- Task details: Please copy out, word for word, the lines in the entries below that begin with the line containing "Originally created as" and end with the line containing "library to manage", including both of those lines.

- Given information:
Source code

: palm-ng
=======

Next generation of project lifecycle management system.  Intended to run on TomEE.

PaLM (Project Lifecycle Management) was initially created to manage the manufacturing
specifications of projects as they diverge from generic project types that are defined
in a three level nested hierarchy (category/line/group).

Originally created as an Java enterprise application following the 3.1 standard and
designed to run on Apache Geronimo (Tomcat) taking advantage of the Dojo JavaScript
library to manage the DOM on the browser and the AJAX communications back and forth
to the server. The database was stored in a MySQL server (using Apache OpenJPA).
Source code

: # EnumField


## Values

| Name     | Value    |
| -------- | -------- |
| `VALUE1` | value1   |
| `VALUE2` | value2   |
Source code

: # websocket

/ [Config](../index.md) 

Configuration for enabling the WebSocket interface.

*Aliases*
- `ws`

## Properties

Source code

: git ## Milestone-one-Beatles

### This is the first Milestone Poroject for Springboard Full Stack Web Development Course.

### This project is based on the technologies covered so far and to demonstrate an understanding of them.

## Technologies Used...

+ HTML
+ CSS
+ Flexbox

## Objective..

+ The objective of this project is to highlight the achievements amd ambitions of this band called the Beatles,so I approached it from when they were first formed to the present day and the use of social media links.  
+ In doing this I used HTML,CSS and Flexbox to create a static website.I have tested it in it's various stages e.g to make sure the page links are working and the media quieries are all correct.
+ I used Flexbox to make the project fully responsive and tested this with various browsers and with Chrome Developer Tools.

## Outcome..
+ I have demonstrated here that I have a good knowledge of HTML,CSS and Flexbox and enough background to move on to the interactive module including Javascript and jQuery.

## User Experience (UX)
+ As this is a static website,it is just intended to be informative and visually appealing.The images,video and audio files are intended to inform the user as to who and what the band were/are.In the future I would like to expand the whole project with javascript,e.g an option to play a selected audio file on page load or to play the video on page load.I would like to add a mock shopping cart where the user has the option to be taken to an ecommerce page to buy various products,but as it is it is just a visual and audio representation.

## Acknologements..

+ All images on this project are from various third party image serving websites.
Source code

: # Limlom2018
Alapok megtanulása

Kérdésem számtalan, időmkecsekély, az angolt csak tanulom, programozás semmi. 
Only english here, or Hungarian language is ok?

- Solution to this problem:
Originally created as an Java enterprise application following the 3.1 standard and
designed to run on Apache Geronimo (Tomcat) taking advantage of the Dojo JavaScript
library to manage the DOM on the browser and the AJAX communications back and forth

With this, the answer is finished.